Another anthology very much worth your time – but possibly hard to find for Americans – is x6, an Australian collection of six novellas – mostly quite long novellas. The best stories have strikingly similar themes. “Sea-Hearts”, by Margo Lanagan, gets to a similar place from a different direction. It set in an isolated fishing community, where girl children don’t seem to be viable. The “Mams”, or wives, come from the sea. We can see where this is going – it’s a selkie story, of course. And it turns on the boys’ realization of their mothers’ state, and their reaction. Perhaps it’s more romantic than Haines’ story – perhaps too optimistic – but to me it made its point, about the dark way men can mistreat women, quite as effectively if not more so, and yet allowed that things needn’t be that way.

Locus, September 2011

I spent last month immersed in three new urban fantasy/paranormal anthologies from Ellen Datlow, and this month I see another: Blood and Other Cravings. The theme is ostensibly vampires, but often not traditional vampires: instead creatures that feed on, or crave, a variety of essential substances, not just blood. The mode is generally horror. As we certainly expect from Datlow, it’s a strong book. John Langan, Kaaron Warren, Richard Bowes, and Lisa Tuttle all shine, but my favorite story is from Margo Lanagan. “Mulberry Boys” plops us down unexplained with a teenaged boy and a sinister older man, chasing a “mulberry boy”. We gather quickly that the older man is paying the villagers where the younger boy lives to allow him to alter a suitable subset of their children to be fed only mulberry leaves, and so to produce, horribly, something valuable called silk.

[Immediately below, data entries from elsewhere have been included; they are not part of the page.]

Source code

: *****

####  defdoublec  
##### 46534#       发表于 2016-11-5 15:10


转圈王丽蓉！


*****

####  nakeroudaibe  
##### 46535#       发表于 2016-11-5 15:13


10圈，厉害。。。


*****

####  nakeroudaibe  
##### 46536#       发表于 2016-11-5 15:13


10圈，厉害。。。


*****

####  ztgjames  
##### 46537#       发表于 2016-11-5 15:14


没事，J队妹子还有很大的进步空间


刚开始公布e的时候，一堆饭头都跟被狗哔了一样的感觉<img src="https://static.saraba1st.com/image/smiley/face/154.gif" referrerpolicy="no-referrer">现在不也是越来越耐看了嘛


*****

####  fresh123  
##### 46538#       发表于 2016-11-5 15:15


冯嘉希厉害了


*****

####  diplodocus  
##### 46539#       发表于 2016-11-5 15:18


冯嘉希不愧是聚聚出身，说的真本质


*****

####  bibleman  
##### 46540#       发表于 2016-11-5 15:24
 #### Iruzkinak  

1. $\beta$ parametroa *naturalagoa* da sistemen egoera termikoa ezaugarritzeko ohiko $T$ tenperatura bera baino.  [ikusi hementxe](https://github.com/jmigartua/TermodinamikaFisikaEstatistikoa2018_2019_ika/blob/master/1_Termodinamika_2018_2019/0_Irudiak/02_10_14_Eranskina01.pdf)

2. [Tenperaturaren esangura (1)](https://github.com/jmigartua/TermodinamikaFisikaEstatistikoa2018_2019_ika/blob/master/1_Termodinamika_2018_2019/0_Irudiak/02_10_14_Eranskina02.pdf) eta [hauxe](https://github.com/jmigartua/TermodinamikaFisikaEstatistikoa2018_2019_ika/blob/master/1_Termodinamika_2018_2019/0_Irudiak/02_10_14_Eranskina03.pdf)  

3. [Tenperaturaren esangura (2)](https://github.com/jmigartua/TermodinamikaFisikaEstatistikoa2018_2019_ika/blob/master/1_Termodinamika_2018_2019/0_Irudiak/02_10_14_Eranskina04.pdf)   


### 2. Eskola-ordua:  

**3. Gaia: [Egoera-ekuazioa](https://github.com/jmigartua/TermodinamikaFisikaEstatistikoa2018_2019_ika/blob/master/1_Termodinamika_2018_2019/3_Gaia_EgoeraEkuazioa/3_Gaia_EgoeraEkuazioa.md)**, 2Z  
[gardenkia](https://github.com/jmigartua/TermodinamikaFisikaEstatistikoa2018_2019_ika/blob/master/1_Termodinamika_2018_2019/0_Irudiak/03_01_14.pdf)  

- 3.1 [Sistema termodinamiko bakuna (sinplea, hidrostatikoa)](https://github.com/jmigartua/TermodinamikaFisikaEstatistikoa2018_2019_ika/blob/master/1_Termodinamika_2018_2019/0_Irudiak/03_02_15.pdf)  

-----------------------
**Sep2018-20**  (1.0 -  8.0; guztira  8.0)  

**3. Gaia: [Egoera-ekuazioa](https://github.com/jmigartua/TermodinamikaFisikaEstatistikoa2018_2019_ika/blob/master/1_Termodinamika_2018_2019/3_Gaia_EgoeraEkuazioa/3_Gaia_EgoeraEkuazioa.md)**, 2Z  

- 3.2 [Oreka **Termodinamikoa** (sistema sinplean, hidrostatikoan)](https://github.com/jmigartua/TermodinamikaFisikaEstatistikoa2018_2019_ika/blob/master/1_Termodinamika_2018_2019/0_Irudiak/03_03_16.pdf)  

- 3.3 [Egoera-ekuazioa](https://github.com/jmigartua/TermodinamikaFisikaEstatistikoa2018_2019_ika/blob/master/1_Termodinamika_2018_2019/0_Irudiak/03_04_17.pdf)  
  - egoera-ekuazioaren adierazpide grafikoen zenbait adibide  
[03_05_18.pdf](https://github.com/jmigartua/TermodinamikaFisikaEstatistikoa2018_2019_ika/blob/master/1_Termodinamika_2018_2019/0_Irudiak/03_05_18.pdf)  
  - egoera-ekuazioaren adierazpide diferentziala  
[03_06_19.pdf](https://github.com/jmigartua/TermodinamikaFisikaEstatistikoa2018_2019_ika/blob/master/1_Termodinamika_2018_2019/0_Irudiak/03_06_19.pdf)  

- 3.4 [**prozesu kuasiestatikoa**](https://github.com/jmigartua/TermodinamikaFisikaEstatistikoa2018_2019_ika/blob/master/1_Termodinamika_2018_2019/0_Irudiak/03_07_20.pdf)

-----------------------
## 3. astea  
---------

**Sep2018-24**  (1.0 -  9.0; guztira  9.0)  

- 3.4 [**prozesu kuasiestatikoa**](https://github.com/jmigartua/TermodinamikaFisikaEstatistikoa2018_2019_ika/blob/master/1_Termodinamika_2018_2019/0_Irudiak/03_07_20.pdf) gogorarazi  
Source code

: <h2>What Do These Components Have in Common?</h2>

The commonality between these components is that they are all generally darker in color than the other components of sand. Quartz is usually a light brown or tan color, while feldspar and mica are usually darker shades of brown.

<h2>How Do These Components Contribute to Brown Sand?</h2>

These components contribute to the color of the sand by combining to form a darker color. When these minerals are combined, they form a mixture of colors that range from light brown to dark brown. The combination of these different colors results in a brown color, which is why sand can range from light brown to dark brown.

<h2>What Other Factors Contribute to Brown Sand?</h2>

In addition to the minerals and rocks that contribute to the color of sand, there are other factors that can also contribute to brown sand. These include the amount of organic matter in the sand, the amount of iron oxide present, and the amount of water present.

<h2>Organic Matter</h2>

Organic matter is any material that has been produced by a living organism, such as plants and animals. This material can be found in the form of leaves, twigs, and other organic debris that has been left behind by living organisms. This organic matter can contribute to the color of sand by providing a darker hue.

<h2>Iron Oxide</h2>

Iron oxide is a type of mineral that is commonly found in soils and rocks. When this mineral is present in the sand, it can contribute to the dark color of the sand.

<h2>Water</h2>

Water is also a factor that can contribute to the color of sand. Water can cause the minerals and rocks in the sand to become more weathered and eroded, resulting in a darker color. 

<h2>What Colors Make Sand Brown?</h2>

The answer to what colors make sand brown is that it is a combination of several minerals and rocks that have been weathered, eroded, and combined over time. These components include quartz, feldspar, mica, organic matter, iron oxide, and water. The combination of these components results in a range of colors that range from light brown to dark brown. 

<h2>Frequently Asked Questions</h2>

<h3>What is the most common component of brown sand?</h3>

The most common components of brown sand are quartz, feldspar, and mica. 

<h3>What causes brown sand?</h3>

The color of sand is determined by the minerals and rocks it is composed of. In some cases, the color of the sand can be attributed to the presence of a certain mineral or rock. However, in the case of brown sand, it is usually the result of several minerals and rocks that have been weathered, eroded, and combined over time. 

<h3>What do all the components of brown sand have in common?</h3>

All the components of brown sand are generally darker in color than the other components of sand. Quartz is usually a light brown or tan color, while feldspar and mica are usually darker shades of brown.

The story portrays powerfully how this changes the “mulberry boys” (and girls), and how the protagonist comes to grips with what this really means – it’s true horror, and yet leaves its characters some agency. (The lack of true agency is perhaps my main complaint about much traditional horror – what sort of story is it if the characters really never have a chance?)

Locus, January 2014

And finally I will mention a very strange Christmas story from Margo Lanagan, We Three Kids, the PS Publishing year-end special. This is the story of Yoseph and Mariam, who have just had a miraculous child – and the three very odd visitors who seem terribly interested in the child. That framework is familiar of course, but the visitors, who first come to a sandal-maker's house and who don't seem quite human, give things an aura of real strangeness and a hint of horror. As ever, Lanagan comes at things from an unusual angle indeed, effectively disquieting.

Locus, December 2017

Finally I must belatedly mention a new collection of stories (many previously collected) from Margo Lanagan, Singing My Sister Down and Other Stories. It’s is certainly a first-rate book, and it includes three new stories. My favorite of these is “Not All Ogre”, about Torro, who is half-ogre, and who comes to with two friends. We get hints of the menace of ogres the townspeople sense, and the changes undergone since the old prince was deposed – and of Torro resisting his ogreish urges. Then the story turns – it is a Sleeping Beauty retelling of a rather ghoulishly horrific, and effective, sort.